▶ _Available records_

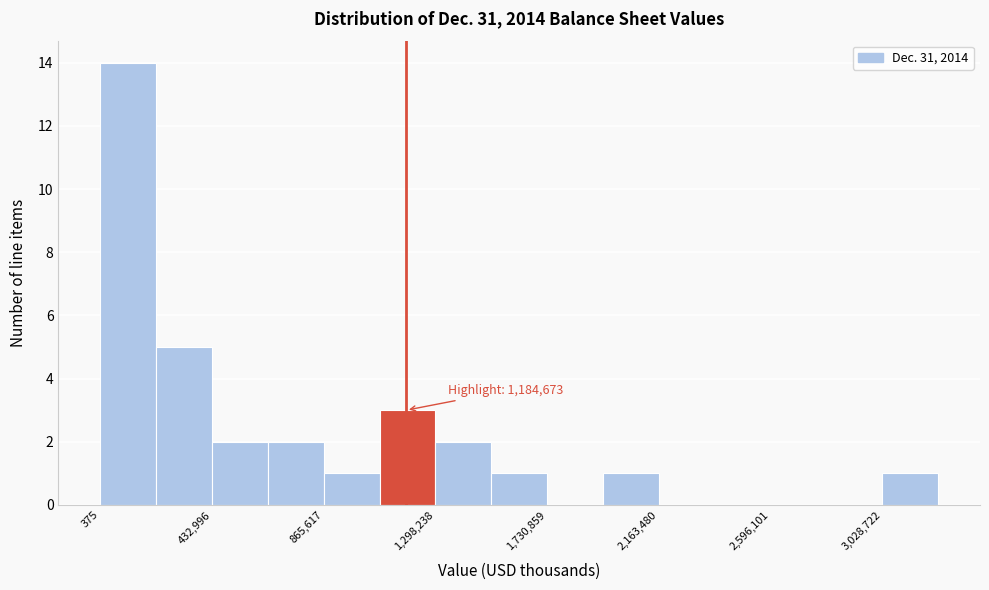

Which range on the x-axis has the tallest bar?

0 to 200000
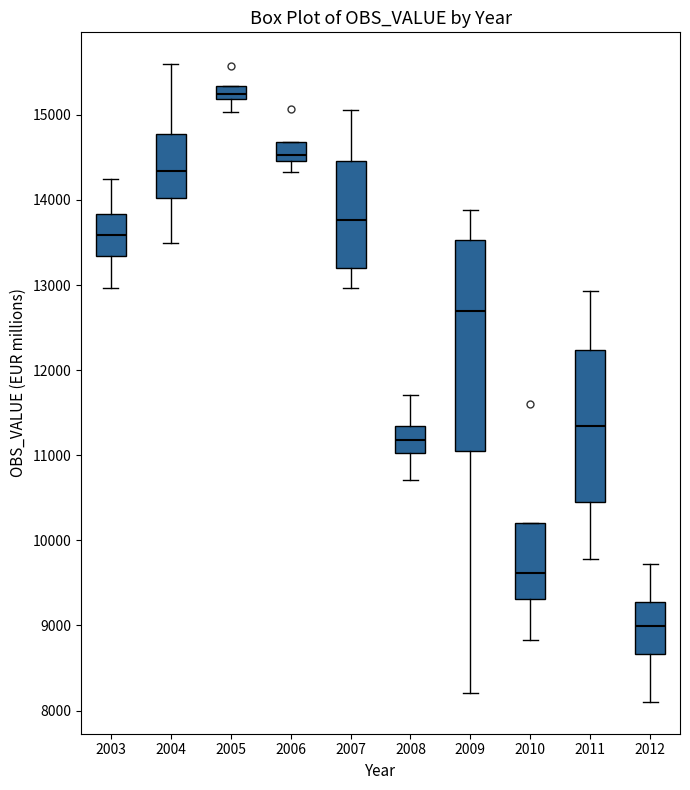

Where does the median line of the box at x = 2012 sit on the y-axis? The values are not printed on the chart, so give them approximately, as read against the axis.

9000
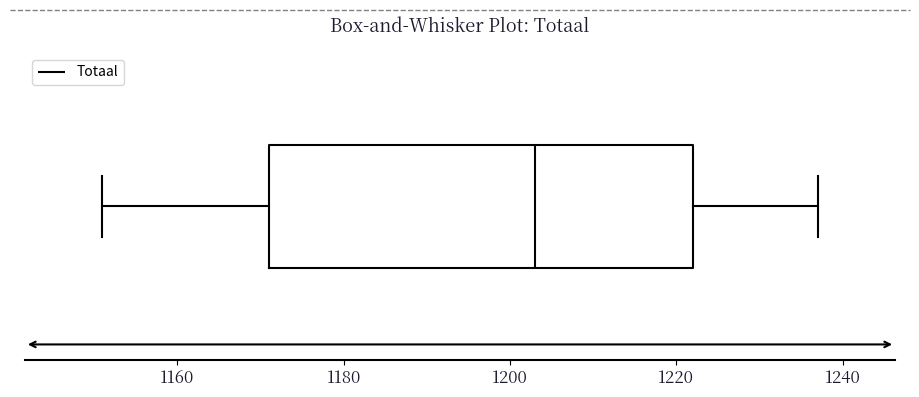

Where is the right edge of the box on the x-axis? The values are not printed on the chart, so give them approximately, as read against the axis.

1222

▶ _Task to carry out_
Copy the records word for word from the line containing "0 to 200000" through the end, including that line, and leave the pictures out of your copy.

▶ _Task response_
0 to 200000

Where does the median line of the box at x = 2012 sit on the y-axis? The values are not printed on the chart, so give them approximately, as read against the axis.

9000

Where is the right edge of the box on the x-axis? The values are not printed on the chart, so give them approximately, as read against the axis.

1222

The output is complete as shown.